While in Philadelphia and engaged in his study of the Middle Ages he was invited by Henry C. Lea to make use of his library and so became intimate with the great Church historian, who repeatedly mentioned to the writer of this sketch his enjoyment of his conversations with Munro. On the other hand, his description of Mr. Lea’s methods of work and reminiscences of their intercourse have been placed on record by him in various articles.

At Wisconsin he shared in the administrative work of the university, and was active in the State Historical Society and the Wisconsin Academy, and president of the latter from 1912 to 1915. During the World War he was research assistant to the Committee on Public Information and later chairman of the National Board of Historical Service. In this connection he prepared and issued two pamphlets, German War Practices and German Treatment of Conquered Countries. He was active in the affairs of the American Historical Association and was its president in 1925–1926. On this occasion his former students presented him with a volume of studies, most of which were in the field of Medieval history and all of which reflected his critical influence and scholarly ideals.

In 1928, when Professor Jameson felt it necessary to withdraw from the managing editorship of this journal and arrangements could not at the time be made to place it in charge of a permanent editor, Professor Munro agreed to take the editorship for a year and was in charge of the volume for the year 1928–1929. In the same year the recently formed Council of Learned Societies felt the need of preparatory study of the various projects brought before it for discussion and recommendation to the great foundations for subsidy or support, and set up an Advisory Board of which Professor Munro was made chairman and so remained till his death. His judicial temperament and his appreciation of the importance or recognition of the impracticability of the proposals that were being brought in constantly increasing numbers before the council made his advice and service in this position invaluable. He spent much time during his later years in reediting Paetow’s Guide to the Study of Medieval History. He became president of the Medieval Academy in 1930 and remained so till his death. He was active in the affairs of the American Philosophical Society. He was a fellow of the Royal Historical Society.
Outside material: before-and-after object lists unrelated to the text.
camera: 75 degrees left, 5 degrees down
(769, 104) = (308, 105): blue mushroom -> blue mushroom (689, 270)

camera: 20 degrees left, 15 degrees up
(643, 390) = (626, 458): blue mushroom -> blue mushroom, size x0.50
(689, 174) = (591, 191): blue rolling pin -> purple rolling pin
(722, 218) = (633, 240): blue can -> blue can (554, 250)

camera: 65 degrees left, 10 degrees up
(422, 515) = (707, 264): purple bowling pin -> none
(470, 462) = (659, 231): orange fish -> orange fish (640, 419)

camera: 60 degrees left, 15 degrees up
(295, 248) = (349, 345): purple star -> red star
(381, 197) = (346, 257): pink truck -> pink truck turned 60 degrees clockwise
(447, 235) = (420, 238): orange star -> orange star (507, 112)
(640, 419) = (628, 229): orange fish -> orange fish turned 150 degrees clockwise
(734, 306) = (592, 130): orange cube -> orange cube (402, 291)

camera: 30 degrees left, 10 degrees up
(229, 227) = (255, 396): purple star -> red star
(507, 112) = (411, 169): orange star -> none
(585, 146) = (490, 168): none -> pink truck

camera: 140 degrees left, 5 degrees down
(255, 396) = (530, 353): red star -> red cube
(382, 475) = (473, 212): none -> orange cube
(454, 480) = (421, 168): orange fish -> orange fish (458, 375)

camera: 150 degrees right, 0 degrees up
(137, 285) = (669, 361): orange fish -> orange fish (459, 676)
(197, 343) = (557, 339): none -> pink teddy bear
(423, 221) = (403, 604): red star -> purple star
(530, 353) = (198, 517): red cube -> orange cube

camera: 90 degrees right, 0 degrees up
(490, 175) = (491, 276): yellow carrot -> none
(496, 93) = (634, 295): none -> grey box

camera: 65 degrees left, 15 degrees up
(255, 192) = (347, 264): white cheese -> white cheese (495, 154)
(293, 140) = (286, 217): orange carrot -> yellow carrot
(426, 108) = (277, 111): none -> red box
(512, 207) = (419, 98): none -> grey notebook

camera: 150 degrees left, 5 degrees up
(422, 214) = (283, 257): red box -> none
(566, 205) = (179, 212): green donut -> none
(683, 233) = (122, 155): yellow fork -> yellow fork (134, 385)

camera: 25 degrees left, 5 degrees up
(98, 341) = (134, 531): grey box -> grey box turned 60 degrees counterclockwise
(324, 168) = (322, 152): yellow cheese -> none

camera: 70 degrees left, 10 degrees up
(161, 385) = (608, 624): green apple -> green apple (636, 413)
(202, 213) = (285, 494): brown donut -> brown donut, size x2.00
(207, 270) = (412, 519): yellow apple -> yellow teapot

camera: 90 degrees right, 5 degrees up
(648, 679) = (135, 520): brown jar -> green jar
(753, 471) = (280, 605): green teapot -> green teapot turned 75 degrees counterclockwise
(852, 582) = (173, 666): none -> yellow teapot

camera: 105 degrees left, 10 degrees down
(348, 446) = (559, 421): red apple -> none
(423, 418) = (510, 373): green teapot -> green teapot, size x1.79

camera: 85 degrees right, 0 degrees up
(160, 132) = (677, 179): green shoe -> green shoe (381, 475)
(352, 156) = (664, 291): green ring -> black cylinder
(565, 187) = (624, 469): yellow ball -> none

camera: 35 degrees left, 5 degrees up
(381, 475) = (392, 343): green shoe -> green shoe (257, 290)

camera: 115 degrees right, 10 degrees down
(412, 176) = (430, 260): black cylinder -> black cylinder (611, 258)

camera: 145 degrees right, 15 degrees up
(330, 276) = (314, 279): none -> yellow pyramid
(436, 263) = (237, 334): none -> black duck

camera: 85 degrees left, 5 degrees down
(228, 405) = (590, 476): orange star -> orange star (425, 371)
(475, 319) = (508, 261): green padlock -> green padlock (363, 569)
It is not yet known how near his large work on the Crusades is to completion. He was recognized as the most eminent authority in that field and the importance of the publication of a new and scholarly treatment of that whole subject has been long recognized. Many interruptions, his editorial and administrative work, and his high scholarly standards have prevented its more rapid progress. He was working upon it during the last few months of his life and was anticipating early opportunity for more continuous writing when he should have retired from teaching, as he would have done at an early period. But it is for his influence as a teacher and guide of advanced students, for his ready appreciation and encouragement of other men’s work, for his many services in the cause of scholarship and for his warm, kindly nature that Professor Munro will be especially remembered. A host of students and colleagues valued his friendship and will feel the world poorer for his loss.E. P. Cheyney

 

Bibliography

A history of the middle ages, by Dana Carleton Munro. New York, D. Appleton and company, 1902

The middle ages and modern Europe, by Dana Carleton Munro and Merrick Whitcomb. 2 vols. New York, D. Appleton, 1903.

Medieval civilization. Enl. ed. New York: The Century co., 1907.

German war practices. Edited by Dana C. Munro, George C. Sellery and August C. Krey. Washington: Committee on public information, 1917-1918; Reprint, Fredonia Books, 2001.

The middle ages, 395–1272, by Dana Carleton Munro. New York, The Century Co., 1921.

The kingdom of the crusaders, New York, London, D. Appleton-Century company, incorporated, 1935.

The Crusades, and other historical essays; presented to Dana C. Munro by his former students. Edited by Louis J. Paetow. Freeport, N.Y., Books for Libraries Press, 1968, c1928.

Life of St. Columban by the Monk Jonas, edited by Dana Carleton Munro. Felinfach: Llanerch Publishers, 1993.